§ **SET PROBLEM 1**
Answer these questions about the text on Bluetooth and FM power modes below:
(a) Which signal is driven low to enter Shutdown mode?
(b) In Bluetooth Deep Sleep mode, what is the core (VDD) voltage reduced to?
(c) In Receive mode, which LDO is the only exception to the BT (DRPb) PM being entirely on?

Bluetooth and FM Operation Power Modes[edit]

The following Bluetooth and FM operation power modes are available:

• Shutdown mode: This mode is similar to WLAN Shutdown mode.

• Lowest power-consumption state of the device.
• Entered by driving BT_EN low (can alternately be left floating).
• Used when BT and FM functionalities are not required.
• The entire device, including the internal Power Management (PM), is switched off (only power rails leakage path). There is no retention capability (to keep the memory voltage high enough to function).
• Power-up and full initialization is required in order to exit.
• Supplies (DC2DC and VIO) are not needed, but can be applied. Digital IOs are only defined if VIO is applied.
• Clocks (SCLK and FREF) are not required, but can be applied (as failsafe inputs).

• Bluetooth Deep Sleep mode:

• Low-power state of the device.
• Entered through a deep-sleep protocol with the host (HCILL).
• Used when FM-only functionality is needed or when BTH is in low-power mode (for example, scan/sniff intervals).
• Only the 32KHz portion of the device is active. The FREF cell is off. A fast clock is not required, but can be applied.
• Core (VDD) voltage is reduced to 0.9 V. The memories array (VDDAR) voltage is reduced to 1.05 V.
• All other PM modules are switched off, except for the KA LDOs and the DIGBGAP modules, which are in on/hibernate mode.
• Digital logic and memories are kept in a retention state, with no need for re-initialization.

• Bluetooth IP Active modes:

• Standby: When the ARM and all other peripherals are active, but the device is not transmitting or receiving. BT-IP (DRPb) PM is off.
• Idle (Big Sleep): The same as above, but the Advanced RISC Microprocessor (ARM) is idle (clock is gated).
• Transmit mode: When BTH is transmitting. BT (DRPb) PM is entirely on.
• Receive mode: When BTH is receiving. BT (DRPb) PM is entirely on, except for CL1P5 LDO.

• FM IP Active modes:

• FM IP OFF/Reset: When Bluetooth is used and FM is not required (BT_EN=H).
• FM TX: When FM is transmitting. FM (AFE) PM is entirely on.

§ **SET PROBLEM 2**
From the entries below, copy each line that contains the string "family", matching case exactly.

§ **DATA FOR PROCESSING**
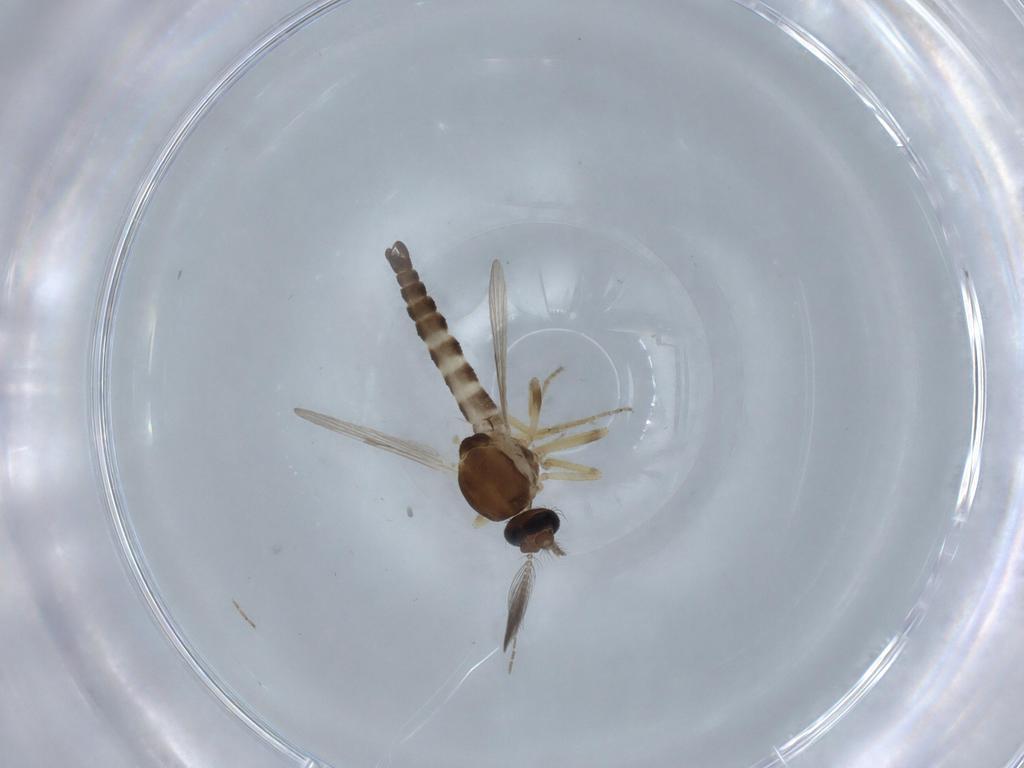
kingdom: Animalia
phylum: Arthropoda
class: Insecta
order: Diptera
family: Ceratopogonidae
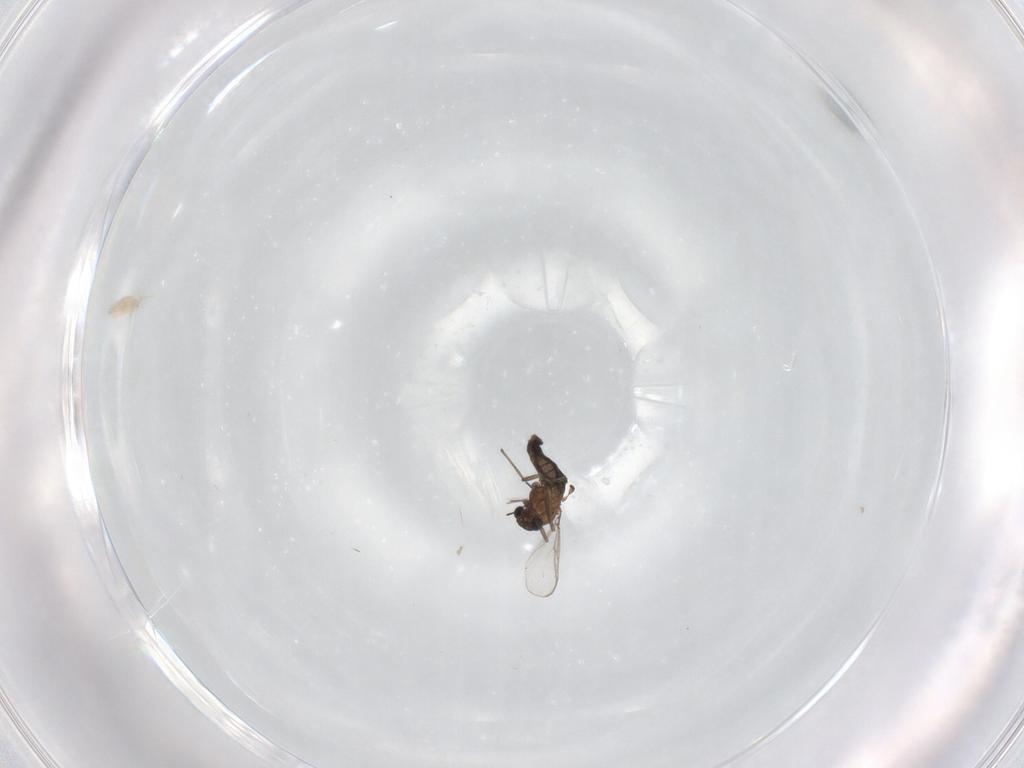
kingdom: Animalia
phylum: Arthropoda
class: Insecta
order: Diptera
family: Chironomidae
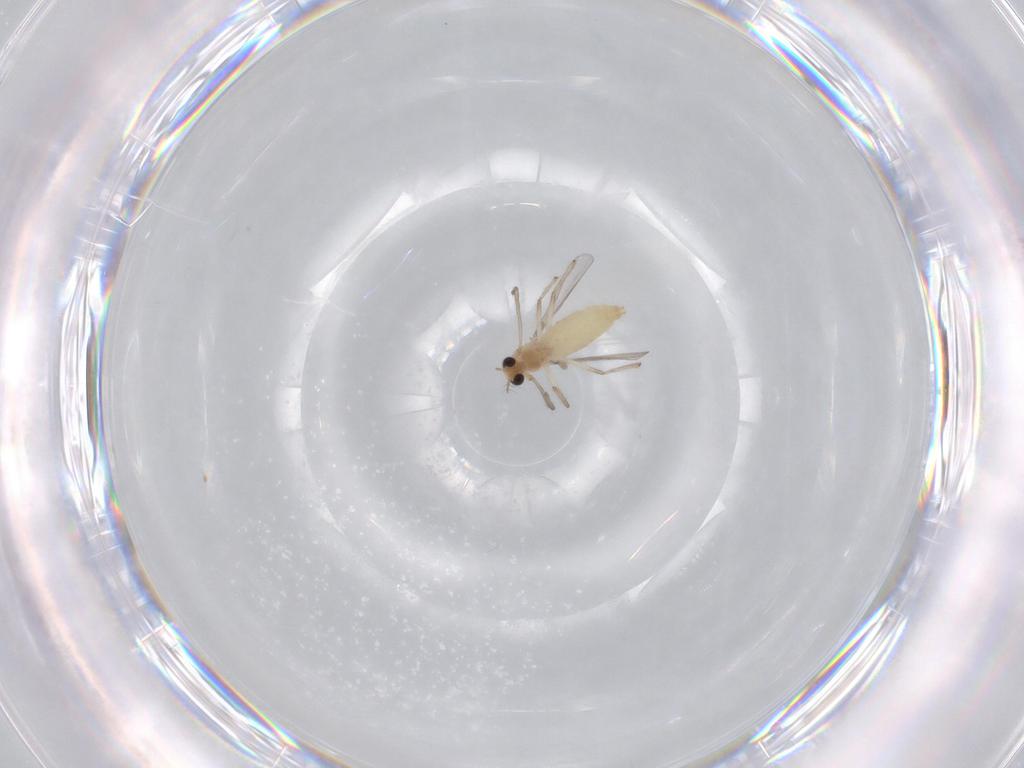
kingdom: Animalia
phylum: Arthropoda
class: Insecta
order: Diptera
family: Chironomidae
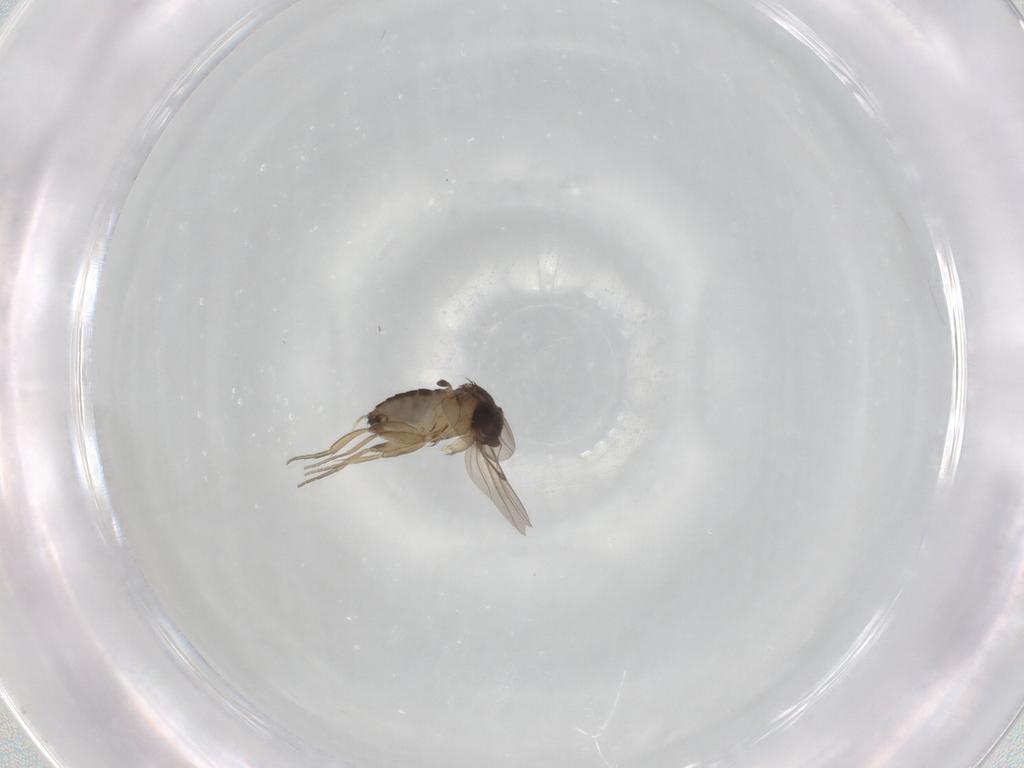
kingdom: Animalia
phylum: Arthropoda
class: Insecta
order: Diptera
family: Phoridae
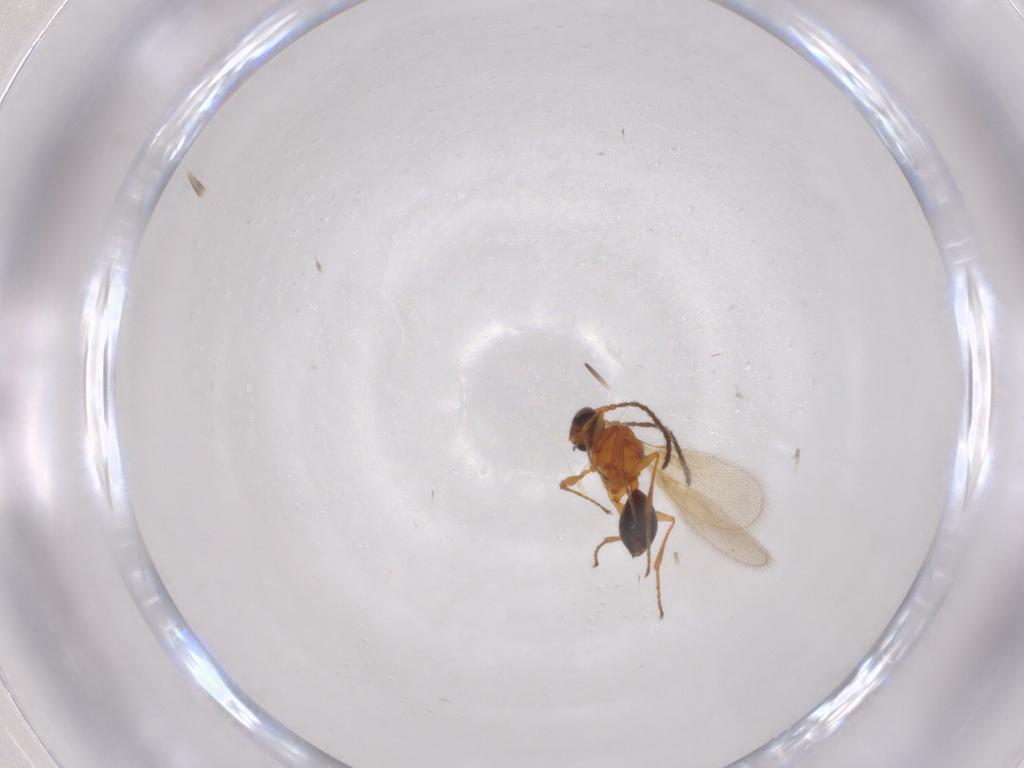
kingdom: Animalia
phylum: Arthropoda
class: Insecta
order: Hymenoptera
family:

§ **WORKED SOLUTION 1**
(a) BT_EN
(b) 0.9 V
(c) CL1P5 LDO

§ **WORKED SOLUTION 2**
family: Ceratopogonidae
family: Chironomidae
family: Chironomidae
family: Phoridae
family:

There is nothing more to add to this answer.